[Task requirements]: In the copy, keep every line below as it is and leave out the pictures.

[Source material]:
____________

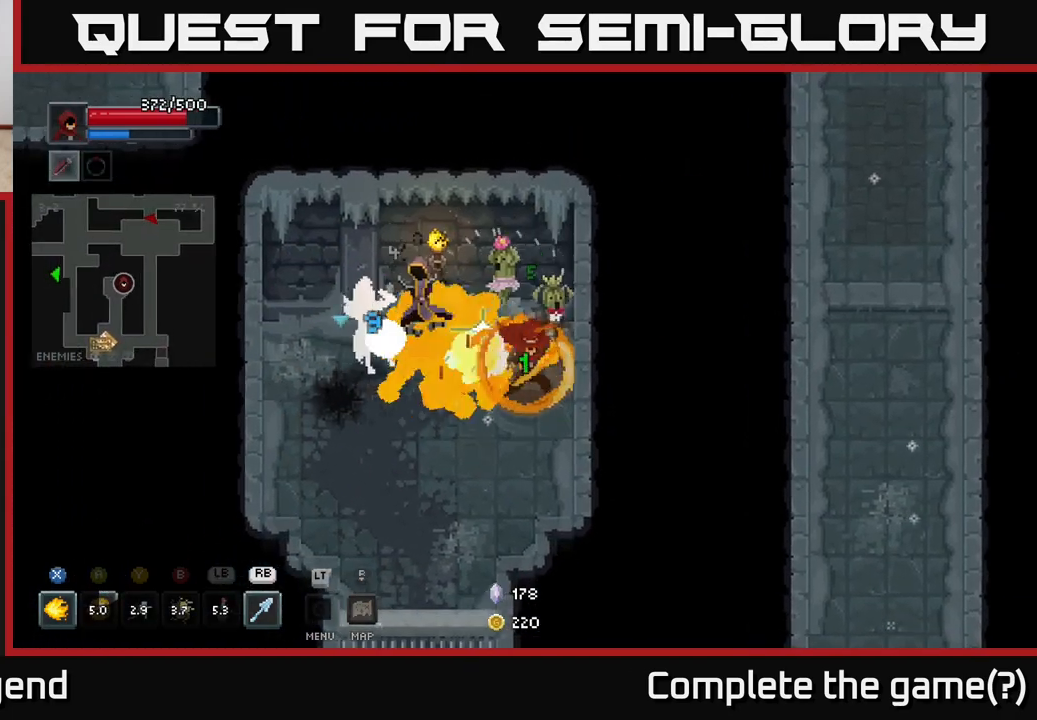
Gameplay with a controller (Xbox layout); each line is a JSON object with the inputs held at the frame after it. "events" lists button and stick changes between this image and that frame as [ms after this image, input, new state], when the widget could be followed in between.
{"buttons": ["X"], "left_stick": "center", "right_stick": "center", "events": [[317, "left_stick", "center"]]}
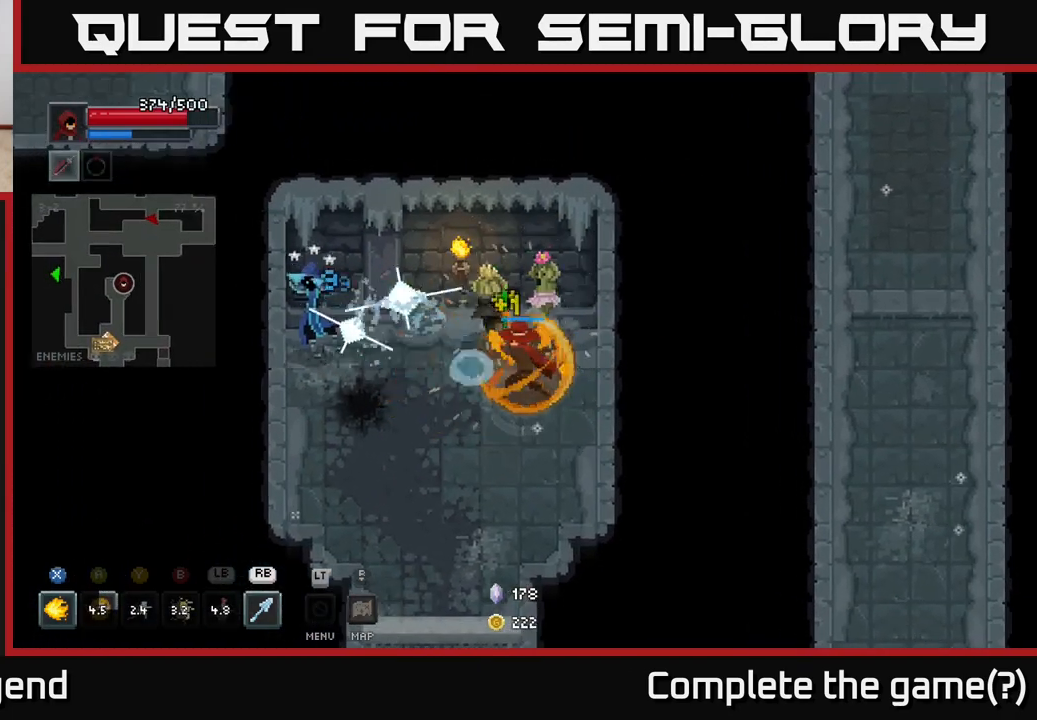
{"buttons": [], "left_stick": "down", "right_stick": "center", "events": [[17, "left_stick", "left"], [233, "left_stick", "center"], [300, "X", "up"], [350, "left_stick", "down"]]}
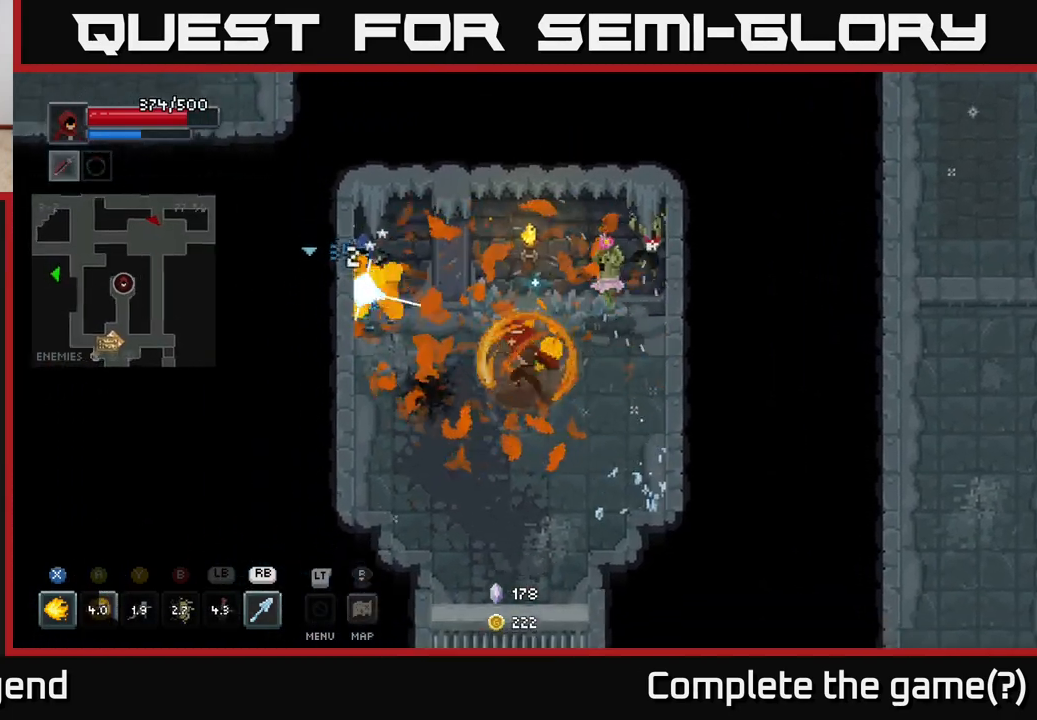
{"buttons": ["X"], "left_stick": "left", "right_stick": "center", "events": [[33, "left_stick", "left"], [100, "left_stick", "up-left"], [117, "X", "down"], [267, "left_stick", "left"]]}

____________

[The answer]:
Gameplay with a controller (Xbox layout); each line is a JSON object with the inputs held at the frame after it. "events" lists button and stick changes between this image and that frame as [ms after this image, input, new state], when the widget could be followed in between.
{"buttons": ["X"], "left_stick": "center", "right_stick": "center", "events": [[317, "left_stick", "center"]]}
{"buttons": [], "left_stick": "down", "right_stick": "center", "events": [[17, "left_stick", "left"], [233, "left_stick", "center"], [300, "X", "up"], [350, "left_stick", "down"]]}
{"buttons": ["X"], "left_stick": "left", "right_stick": "center", "events": [[33, "left_stick", "left"], [100, "left_stick", "up-left"], [117, "X", "down"], [267, "left_stick", "left"]]}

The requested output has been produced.